SERVER:rank0.FILENAME: Failed to get bond0 (unit 0) cpu set
SERVER:rank0.FILENAME: Failed to get bond0 (unit 0) cpu set
SERVER:rank0: PSM3 can't open nic unit: 0 (err=23)
SERVER:rank0: PSM3 can't open nic unit: 0 (err=23)
SERVER:rank0.FILENAME: Failed to get bond0 (unit 0) cpu set
SERVER:rank0: PSM3 can't open nic unit: 0 (err=23)
SERVER:rank1.FILENAME: Failed to get bond0 (unit 0) cpu set
SERVER:rank1: PSM3 can't open nic unit: 0 (err=23)
SERVER:rank1.FILENAME: Failed to get bond0 (unit 0) cpu set
SERVER:rank1: PSM3 can't open nic unit: 0 (err=23)
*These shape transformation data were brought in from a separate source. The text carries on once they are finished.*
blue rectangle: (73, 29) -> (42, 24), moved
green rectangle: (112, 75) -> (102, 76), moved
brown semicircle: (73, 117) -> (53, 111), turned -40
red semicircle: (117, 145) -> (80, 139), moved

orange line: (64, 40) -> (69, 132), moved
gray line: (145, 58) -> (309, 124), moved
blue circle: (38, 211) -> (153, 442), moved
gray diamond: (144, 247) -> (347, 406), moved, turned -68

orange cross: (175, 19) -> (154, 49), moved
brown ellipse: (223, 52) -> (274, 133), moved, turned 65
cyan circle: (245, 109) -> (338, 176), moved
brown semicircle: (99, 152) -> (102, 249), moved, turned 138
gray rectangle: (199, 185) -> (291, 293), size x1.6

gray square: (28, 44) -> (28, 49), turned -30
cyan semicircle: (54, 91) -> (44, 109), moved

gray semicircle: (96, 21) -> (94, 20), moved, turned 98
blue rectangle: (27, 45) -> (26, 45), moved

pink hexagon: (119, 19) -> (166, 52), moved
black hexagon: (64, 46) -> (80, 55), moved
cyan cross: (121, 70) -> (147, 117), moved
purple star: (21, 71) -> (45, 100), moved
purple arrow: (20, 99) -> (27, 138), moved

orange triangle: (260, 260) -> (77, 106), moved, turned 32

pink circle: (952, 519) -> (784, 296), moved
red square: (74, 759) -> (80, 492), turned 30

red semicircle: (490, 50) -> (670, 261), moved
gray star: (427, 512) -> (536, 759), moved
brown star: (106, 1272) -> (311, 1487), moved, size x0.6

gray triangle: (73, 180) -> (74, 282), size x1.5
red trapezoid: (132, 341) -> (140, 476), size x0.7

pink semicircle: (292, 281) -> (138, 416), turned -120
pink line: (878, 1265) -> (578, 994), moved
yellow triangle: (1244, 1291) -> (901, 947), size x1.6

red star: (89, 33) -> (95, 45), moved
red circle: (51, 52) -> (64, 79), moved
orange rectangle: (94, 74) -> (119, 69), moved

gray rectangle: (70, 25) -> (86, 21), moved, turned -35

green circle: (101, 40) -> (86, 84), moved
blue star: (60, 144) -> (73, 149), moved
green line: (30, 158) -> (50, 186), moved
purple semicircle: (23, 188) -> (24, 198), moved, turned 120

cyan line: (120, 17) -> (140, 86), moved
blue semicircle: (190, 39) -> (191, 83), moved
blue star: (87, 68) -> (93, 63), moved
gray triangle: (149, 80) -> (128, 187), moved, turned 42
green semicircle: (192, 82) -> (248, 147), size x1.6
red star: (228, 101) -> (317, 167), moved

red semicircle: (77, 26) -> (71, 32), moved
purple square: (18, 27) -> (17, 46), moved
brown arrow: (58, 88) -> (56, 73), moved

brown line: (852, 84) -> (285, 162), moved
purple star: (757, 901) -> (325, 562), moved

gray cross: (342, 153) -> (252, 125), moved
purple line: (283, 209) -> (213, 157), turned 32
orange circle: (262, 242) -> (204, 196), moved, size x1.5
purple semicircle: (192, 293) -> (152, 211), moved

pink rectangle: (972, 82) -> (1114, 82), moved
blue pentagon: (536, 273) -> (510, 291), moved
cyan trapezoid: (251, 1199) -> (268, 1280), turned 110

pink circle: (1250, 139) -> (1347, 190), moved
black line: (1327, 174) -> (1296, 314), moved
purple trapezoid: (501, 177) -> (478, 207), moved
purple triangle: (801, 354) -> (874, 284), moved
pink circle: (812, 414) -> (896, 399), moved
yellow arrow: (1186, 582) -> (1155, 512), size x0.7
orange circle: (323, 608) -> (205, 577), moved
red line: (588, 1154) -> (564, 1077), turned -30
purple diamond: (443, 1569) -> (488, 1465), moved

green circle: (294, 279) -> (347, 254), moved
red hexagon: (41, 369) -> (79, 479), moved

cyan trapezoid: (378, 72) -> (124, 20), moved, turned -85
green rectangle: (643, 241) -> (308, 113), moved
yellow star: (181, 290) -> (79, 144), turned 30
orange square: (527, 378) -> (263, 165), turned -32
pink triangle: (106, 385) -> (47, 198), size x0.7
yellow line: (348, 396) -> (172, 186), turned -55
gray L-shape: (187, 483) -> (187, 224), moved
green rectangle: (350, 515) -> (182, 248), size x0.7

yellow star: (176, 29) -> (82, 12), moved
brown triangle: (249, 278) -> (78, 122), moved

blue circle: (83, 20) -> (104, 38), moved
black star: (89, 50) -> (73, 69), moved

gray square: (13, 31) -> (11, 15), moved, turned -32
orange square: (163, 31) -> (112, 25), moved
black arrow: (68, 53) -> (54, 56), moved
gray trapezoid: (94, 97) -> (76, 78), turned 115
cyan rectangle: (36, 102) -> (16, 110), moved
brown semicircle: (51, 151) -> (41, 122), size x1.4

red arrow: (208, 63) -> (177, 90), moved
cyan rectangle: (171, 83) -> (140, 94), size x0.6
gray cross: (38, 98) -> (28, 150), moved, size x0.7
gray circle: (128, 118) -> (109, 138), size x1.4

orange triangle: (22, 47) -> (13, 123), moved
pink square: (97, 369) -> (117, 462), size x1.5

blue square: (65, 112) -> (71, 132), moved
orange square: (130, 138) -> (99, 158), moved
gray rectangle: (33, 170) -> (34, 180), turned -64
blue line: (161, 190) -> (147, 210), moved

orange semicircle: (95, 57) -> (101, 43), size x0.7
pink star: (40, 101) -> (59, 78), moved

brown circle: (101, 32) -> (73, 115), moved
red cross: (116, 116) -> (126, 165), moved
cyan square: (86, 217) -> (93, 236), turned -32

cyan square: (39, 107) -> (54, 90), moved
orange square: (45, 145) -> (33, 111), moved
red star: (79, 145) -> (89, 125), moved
SERVER:rank1.FILENAME: Failed to get bond0 (unit 0) cpu set
SERVER:rank1: PSM3 can't open nic unit: 0 (err=23)
SERVER:rank0.FILENAME: Failed to get bond0 (unit 0) cpu set
SERVER:rank0: PSM3 can't open nic unit: 0 (err=23)
--------------------------------------------------------------------------
Open MPI failed an OFI Libfabric library call (fi_endpoint). This is highly
unusual; your job may behave unpredictably (and/or abort) after this.
Local host: SERVER
Location: mtl_ofi_component.c:513
Error: Invalid argument (22)
--------------------------------------------------------------------------
SERVER:rank1.FILENAME: Failed to get bond0 (unit 0) cpu set
SERVER:rank1: PSM3 can't open nic unit: 0 (err=23)
Hello. I am processor 0 out of 2
Hello. I am processor 1 out of 2
[SERVER:1022598] 1 more process has sent help message help-mtl-ofi.txt / OFI call fail
[SERVER:1022598] Set MCA parameter "orte_base_help_aggregate" to 0 to see all help / error messages
[Sorry, I don’t know how to block quote all this info and decide to use the code mode for the error message.]
Thanks, and I look forward to hearing from you!
Best,
Long